= Testo della pagina =
+ + +

Al capo di ogni colata, giù in basso, era un accendersi di fiammate improvvise prodotte dai castagni che investiti dall'alito della fornace, si accendevano ad un tratto come fiammelle di gas. Pareva di sentire gli schianti di quei tronchi che, all'accostarsi del fuoco, cigolavano contorcendosi negli spasimi della morte; e pareva di sentire le grida dei disperati coltivatori di quei luoghi, davanti a tanta distruzione. Ma tutto era silenzio, tutto era tetra malinconia lassù lontano lontano; silenzio e malinconia che spiccavano più desolanti al confronto del chiasso meridionale che si faceva intorno a me, di risa, di canti e di musica allegra.

E quasi mi veniva voglia di creder pazza quella gente che, dopo di aver udito, nel pomeriggio del nove luglio, i primi rombi dell'eruzione, quei rombi che a quindici chilometri di distanza facevano tremare, rompendone alcuni, i vetri delle loro finestre, potevano rallegrarsi spensieratamente a quel modo.

Forza d'abitudine! Io che mi accingevo ad inoltrarmi fra quei pericoli, guardavo stupefatto e tacevo.

Il giorno di poi, sul far della sera, coi miei compagni di viaggio, prendemmo la via del Monte provvisti abbondantemente di buona volontà, di buon umore e di grossi mantelli siciliani.

Se il piano stradale della via tra Catania e Niccolosi non è una perfezione d'uniformità sullo strato di lava nella quale è sviluppata e incassata, la gita è deliziosa. Mare, boschi d'aranci e selve d'olivi dintorno l'Etna sempre presente nel fondo, ad ogni svoltata della via.

A breve distanza fra loro, grosse borgate, attraversando le quali ci dette nell'occhio la costruzione previdente delle case quasi tutte formate dal solo piano terreno per garantirsi contro i terremoti. E ci dette nell'occhio anche la illuminazione delle loro vie, fatta con grande profusione di candelabri posti a poco più di due metri fra loro, in fila di qua e di dalla via, per modo che, accesi, devon cambiare in giorno la notte.

Non ebbi tempo di domandare la ragione di tanto lusso, ma, conoscendo l'umore dei miei fratelli d'Italia, sempre figlioli prediletti del medioevo, giurerei che quello è uN frutto delle gare municipali.

Mascalucia pianta sulle sue strade 100 lampioni? Infamia a Pedara se non ne pianta 110! Trecastagne suona a festa con quattro campane? Vituperio a noi di Belpasso, se Belpasso non fosse buono per cinque campane!

Tutto il mondo è paese; ossia: tutto il bel paese è Italia. Ed io conosco molti Comuni capaci di scavarselo ai piedi e di precipitarsi in un abisso, piuttosto che avere un lampione o una campana, di meno del vile Comune limitrofo.

+ + +

= Istruzioni operative =
[a] Puoi riscrivere il brano sull'Etna a partire da "A breve distanza" e fino a "delle gare municipali.", sostituendo "candelabri" con "lampioni"?
[b] Come si traduce in inglese questa frase del brano sull'Etna: «Io che mi accingevo ad inoltrarmi fra quei pericoli, guardavo stupefatto e tacevo.»?

= Estratto dei dati =
+ + +

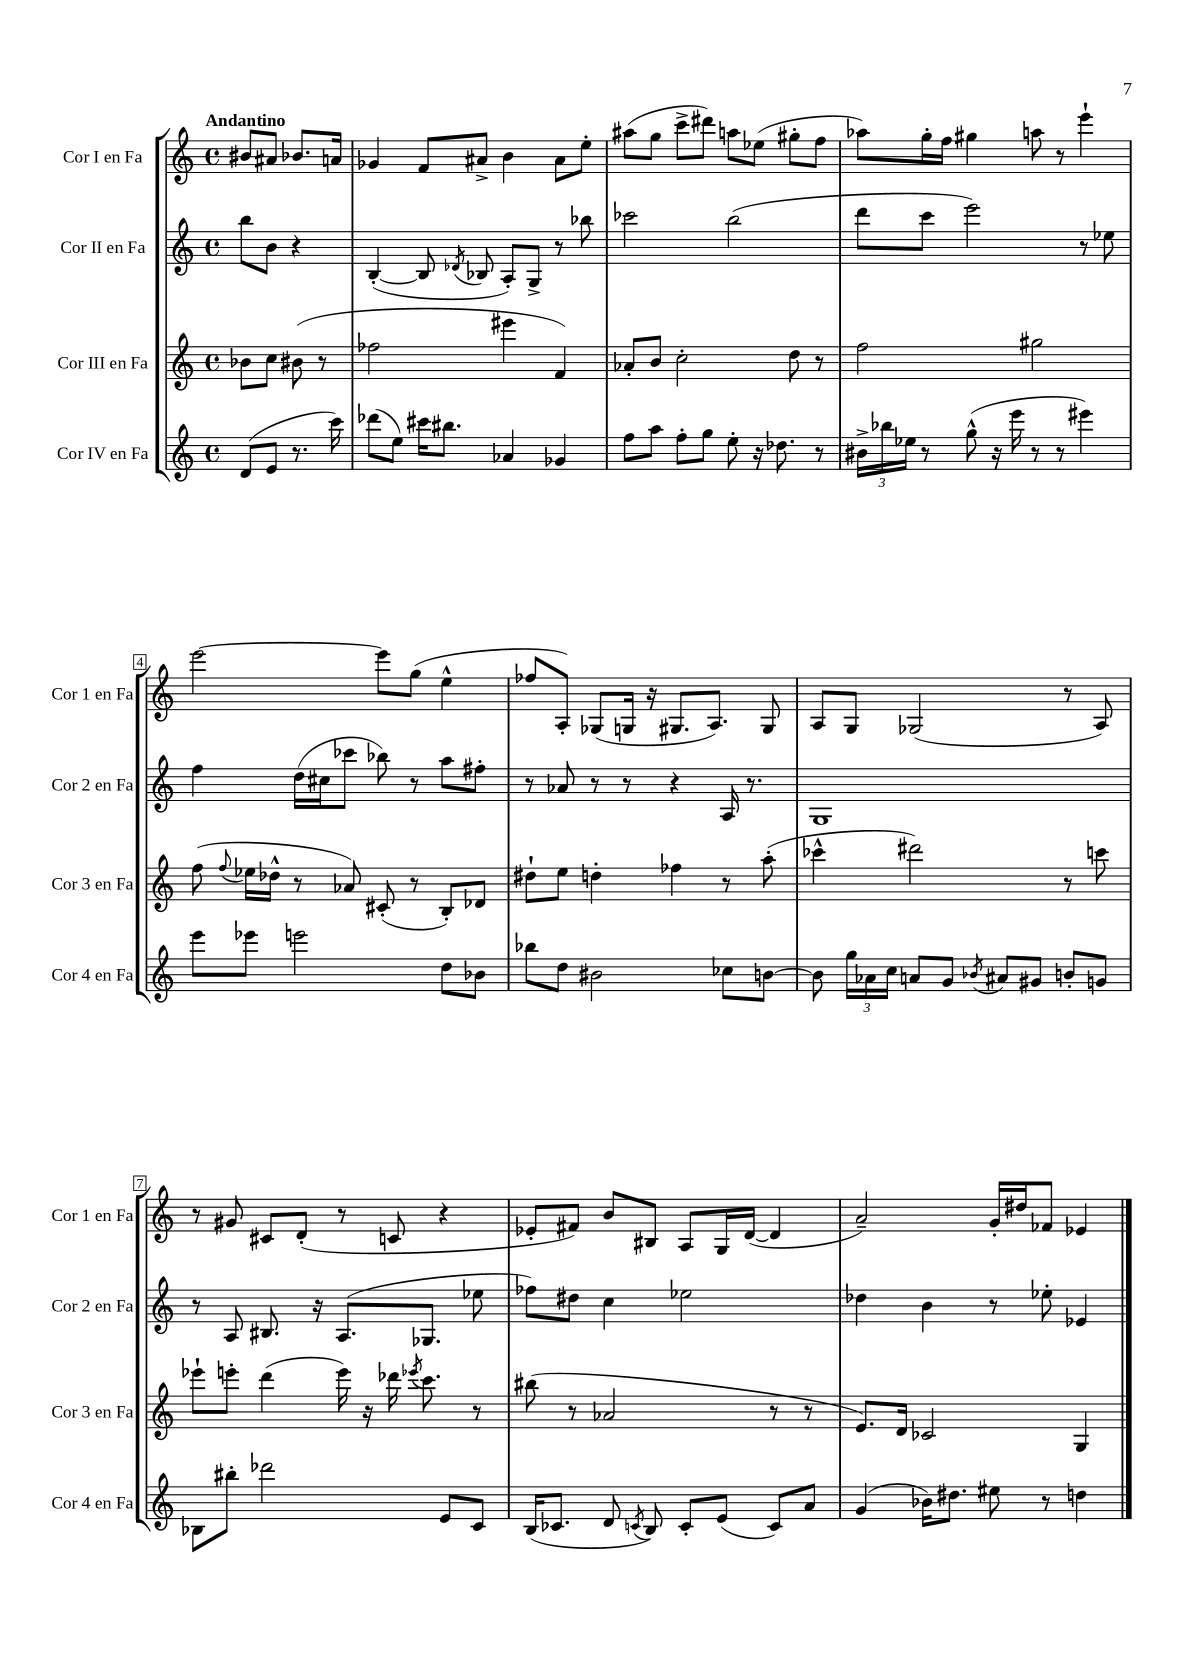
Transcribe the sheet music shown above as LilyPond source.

+ + +

= Soluzioni =
[a]
A breve distanza fra loro, grosse borgate, attraversando le quali ci dette nell'occhio la costruzione previdente delle case quasi tutte formate dal solo piano terreno per garantirsi contro i terremoti. E ci dette nell'occhio anche la illuminazione delle loro vie, fatta con grande profusione di lampioni posti a poco più di due metri fra loro, in fila di qua e di dalla via, per modo che, accesi, devon cambiare in giorno la notte.

Non ebbi tempo di domandare la ragione di tanto lusso, ma, conoscendo l'umore dei miei fratelli d'Italia, sempre figlioli prediletti del medioevo, giurerei che quello è uN frutto delle gare municipali.

[b] I, who was getting ready to venture among those dangers, looked on in amazement and kept silent.